» **ACTIVITY**: Transcribe the listing in full, excluding any pictures.

___ GIVEN RECORDS

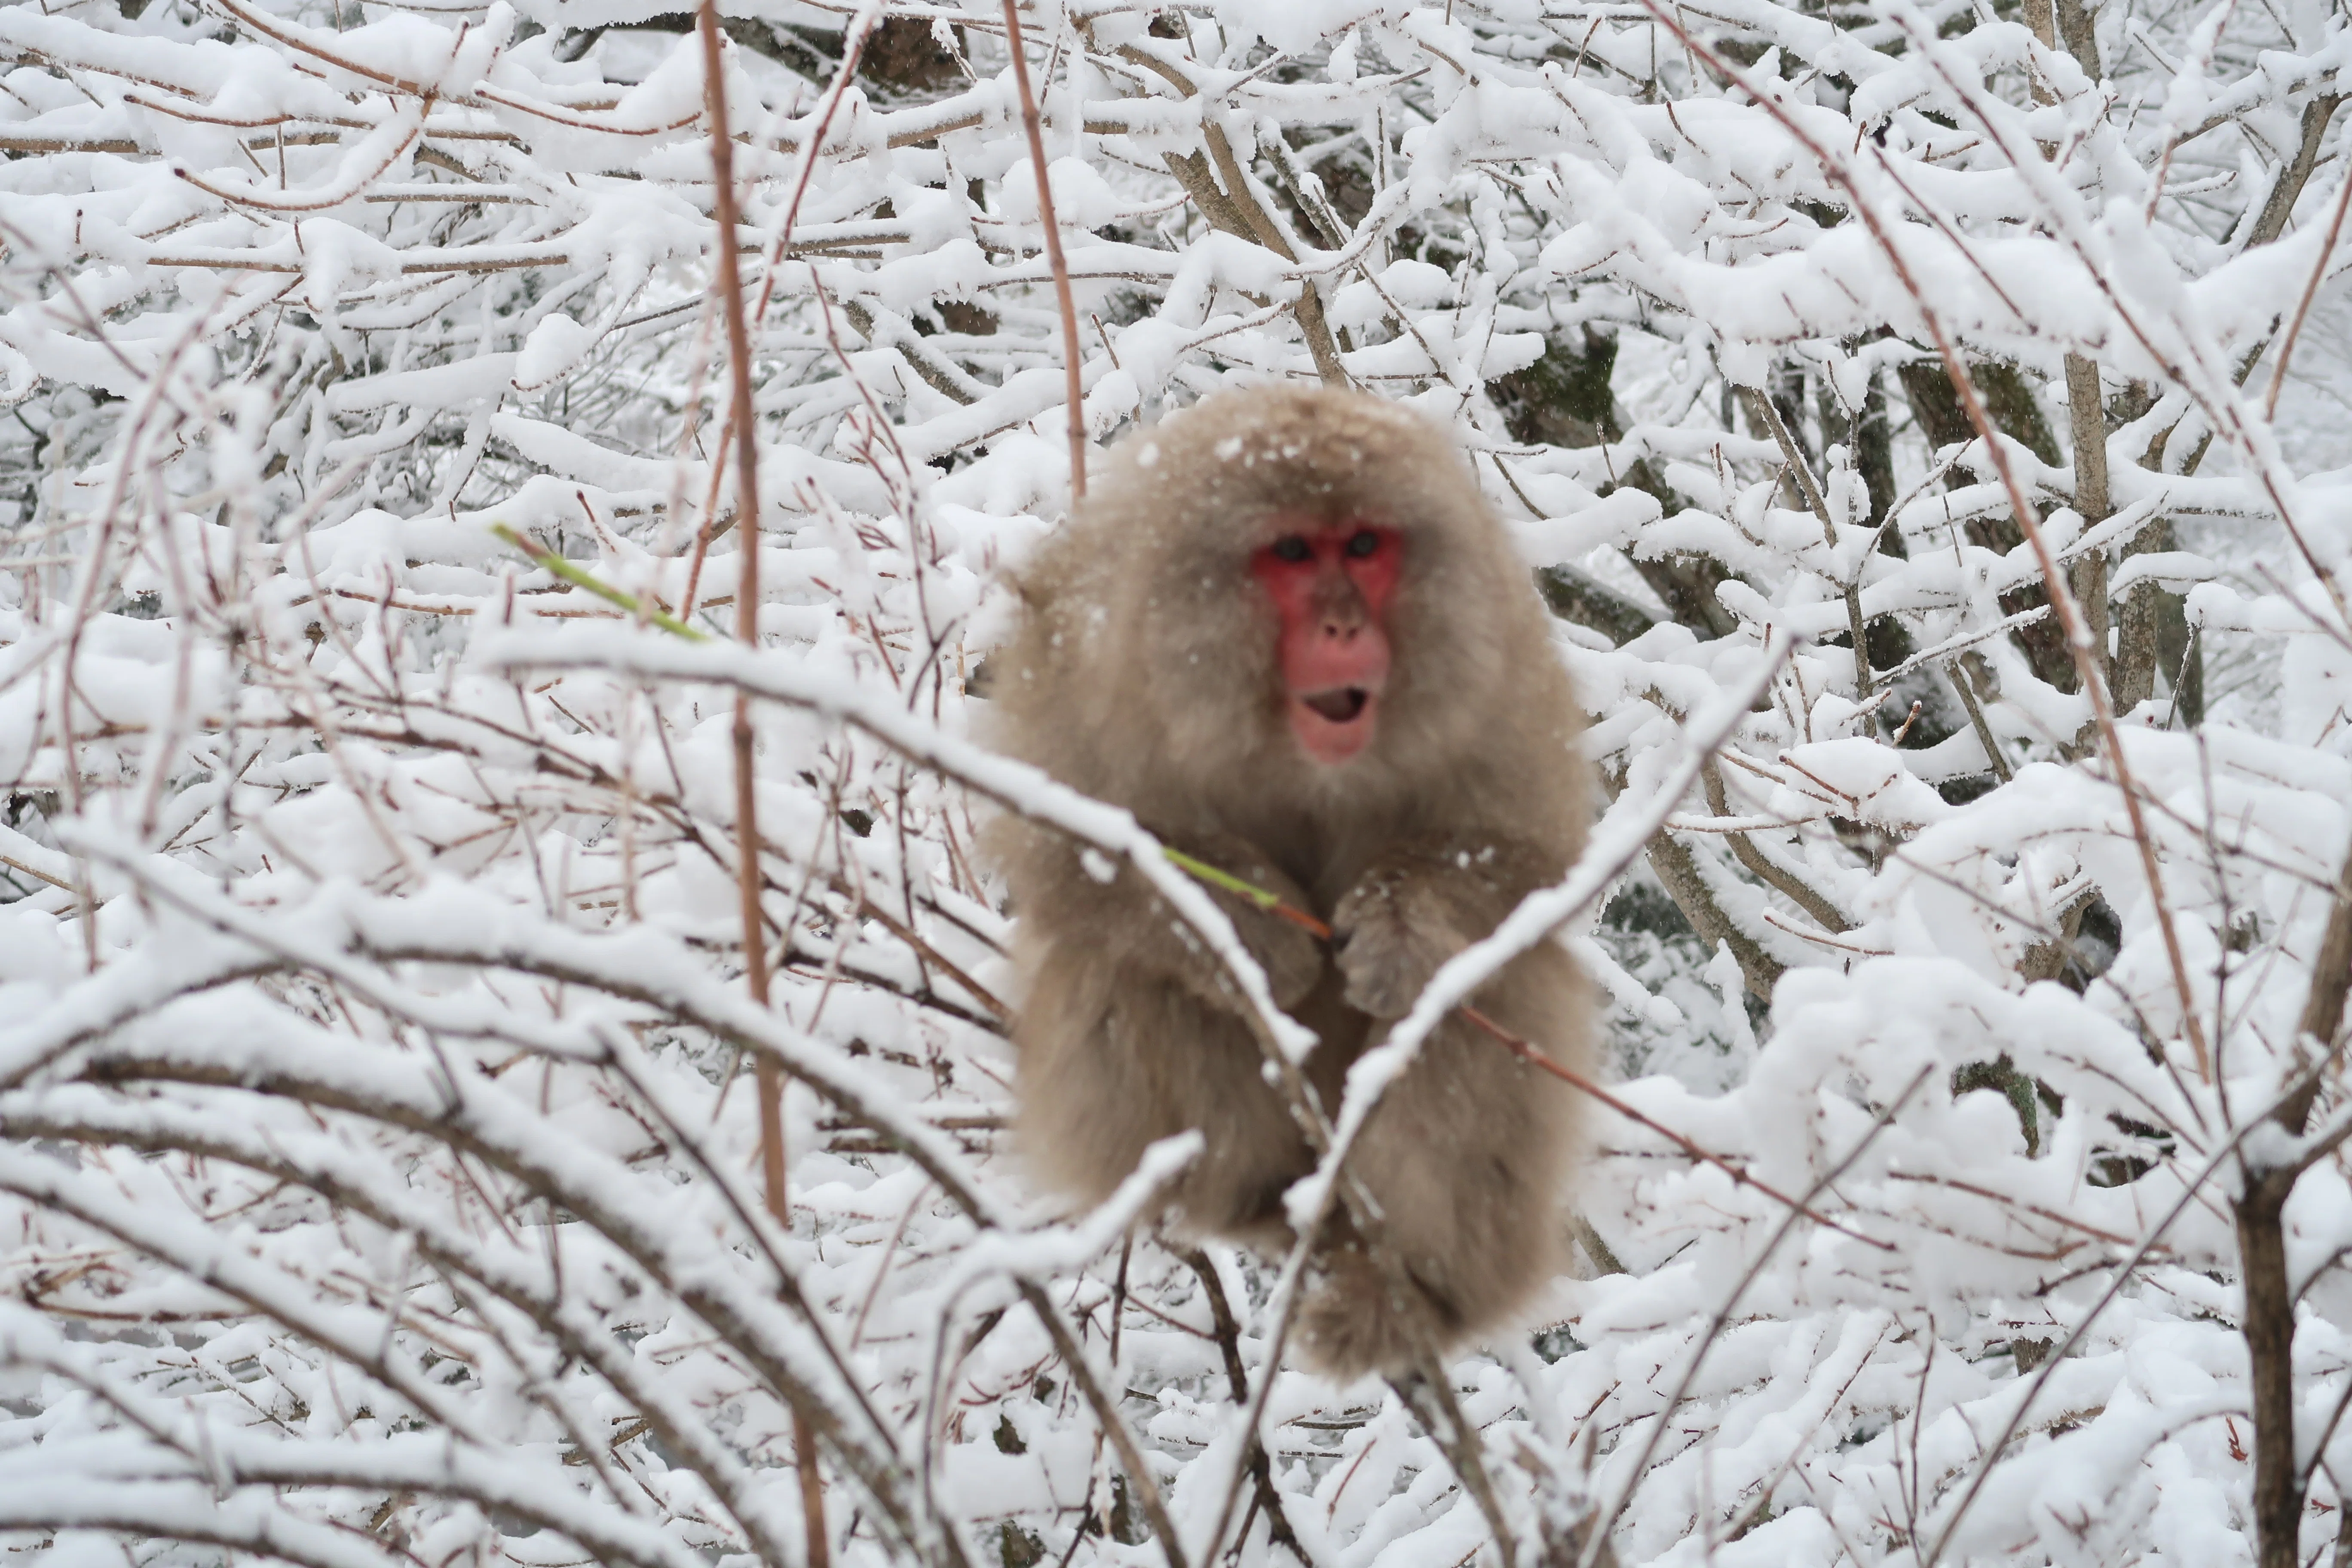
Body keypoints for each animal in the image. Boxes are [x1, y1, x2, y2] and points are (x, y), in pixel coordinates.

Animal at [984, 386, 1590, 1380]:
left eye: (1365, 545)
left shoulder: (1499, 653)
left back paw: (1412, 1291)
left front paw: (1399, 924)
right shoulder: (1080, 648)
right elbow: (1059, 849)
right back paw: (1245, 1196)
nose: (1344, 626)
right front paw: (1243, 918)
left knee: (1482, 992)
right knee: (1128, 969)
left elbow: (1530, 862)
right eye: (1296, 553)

______

» **SOLUTION**:
Body keypoints for each animal in the image. Boxes are [x1, y1, x2, y2] and points are (x, y), in pixel coordinates.

Animal at [984, 386, 1590, 1380]:
left eye: (1365, 545)
left shoulder: (1499, 653)
left back paw: (1412, 1291)
left front paw: (1399, 924)
right shoulder: (1080, 648)
right elbow: (1059, 849)
right back paw: (1245, 1196)
nose: (1344, 626)
right front paw: (1243, 918)
left knee: (1482, 992)
right knee: (1128, 969)
left elbow: (1530, 862)
right eye: (1296, 553)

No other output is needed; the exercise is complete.